Harry hurled himself at the actor, and Ciaran drew his arm back and punched him in the face with a resounding crack, sending him staggering back against the deck railing.
Charlotte let out a small scream as Harry straightened and launched himself straight at Ciaran.
‘Harry, no!’ she wailed. ‘Both of you, please, please stop!’
But as the two men grappled and exchanged punches, she realised they weren’t listening, and she knew she had to do something – anything – to stop them. Spying the pitcher of iced water on the table, she grabbed it and flung it on them, vaguely aware as she did so of the rapid click and whirr of a camera somewhere nearby.
She glanced up to see a man with darkish blond hair crouched on a neighbouring yacht, his face half hidden behind a Nikon with a telephoto lens. It was trained on the Meryton as he snapped a series of rapid-fire photos.
‘Stop,’ Charli shouted again, and levelled a glare at the man on the yacht. ‘Stop taking those pictures this instant!’
As he drove them back to Cleremont, Hugh subsided into a frowning, broody silence.
‘What’s wrong?’ Holly asked him, and laid a hand on his arm. ‘It’s Charlotte, isn’t it?’ she added.
‘Yes. I’m worried about her, getting involved with that scoundrel Ciaran. I don’t like it. I’m only sorry we didn’t reach the dock in time for me to have a word with her.’
‘It wouldn’t have done any good,’ Holly pointed out. ‘You’d only have made Charlotte angry… at you.
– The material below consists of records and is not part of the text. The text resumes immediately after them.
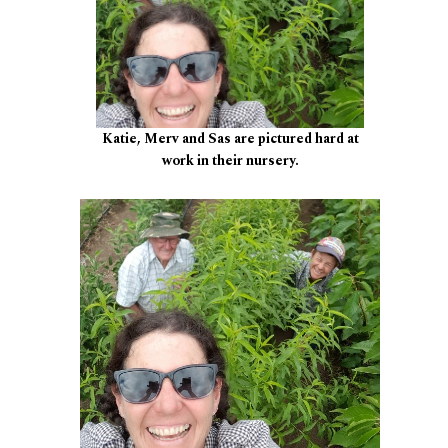
Katie, Merv and Sas are pictured hard at
work in their nursery.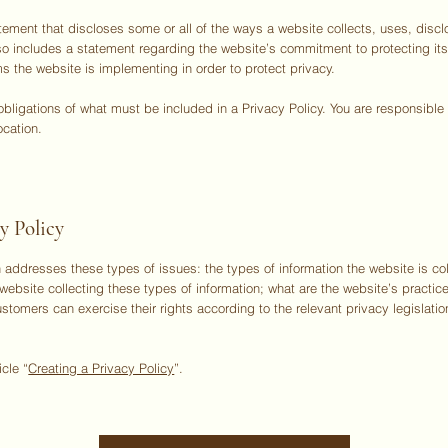
tatement that discloses some or all of the ways a website collects, uses, di
also includes a statement regarding the website’s commitment to protecting its
s the website is implementing in order to protect privacy.
l obligations of what must be included in a Privacy Policy. You are responsibl
ocation.
y Policy
 addresses these types of issues: the types of information the website is col
website collecting these types of information; what are the website’s practice
ustomers can exercise their rights according to the relevant privacy legislatio
icle “
Creating a Privacy Policy
”.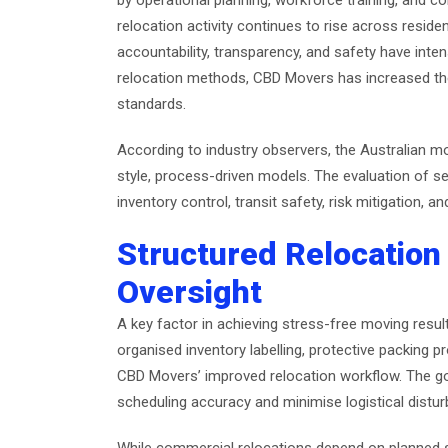
by operational planning, workforce training, and 
relocation activity continues to rise across resid
accountability, transparency, and safety have inten
relocation methods, CBD Movers has increased the
standards.
According to industry observers, the Australian m
style, process-driven models. The evaluation of se
inventory control, transit safety, risk mitigation, 
Structured Relocation
Oversight
A key factor in achieving stress-free moving resul
organised inventory labelling, protective packing p
CBD Movers’ improved relocation workflow. The go
scheduling accuracy and minimise logistical distu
Not to mention more determined than ever to see Ciaran.’
She spoke from experience. Was it only last summer that the film star had worked his charm on her, convincing her he was madly in love and desperate to marry her?
Thank God she’d learned what he was really up to before it was too late.
Hugh let out a short breath. ‘Of course you’re right. At least I got hold of Harry and he promised to bring her home. But I do wonder if I shouldn’t tell Mr Bennet as well. He ought to know what his daughter’s up to.’
‘Well, she’s of age,’ Holly said, ‘and her father may already know that she’s seeing Ciaran, and may not mind.’
‘I doubt that.’ Hugh’s words were firm.
‘He hurt your sister very badly, didn’t he?’ she said after a moment.
His hands tightened on the wheel. ‘Phoebe was young and trusting, just like Charlotte, and Ciaran used her and discarded her like a – a toy he no longer wanted. Never mind that she was expecting his child.’
Holly laid a comforting hand on his arm. ‘I know. He even had the audacity to tell me that you’d treated his sister Jane in exactly the same way.’
‘Yes, of course, you know the story… most of it. He demanded she get rid of it. She did, but the guilt nearly destroyed her, and she tried to kill herself. She took a handful of sleeping pills,’ he added matter-of-factly. ‘Thank God she was found before it was too late.’
Her hand tightened on his arm. ‘Where’s your sister now?’
‘Happily married and living in Pembrokeshire,’ he answered, and smiled slightly. ‘With two rambunctious children and a husband who dotes on her.’ His smile faded. ‘And Ciaran Duncan, thank God, is nothing more than a bad memory.’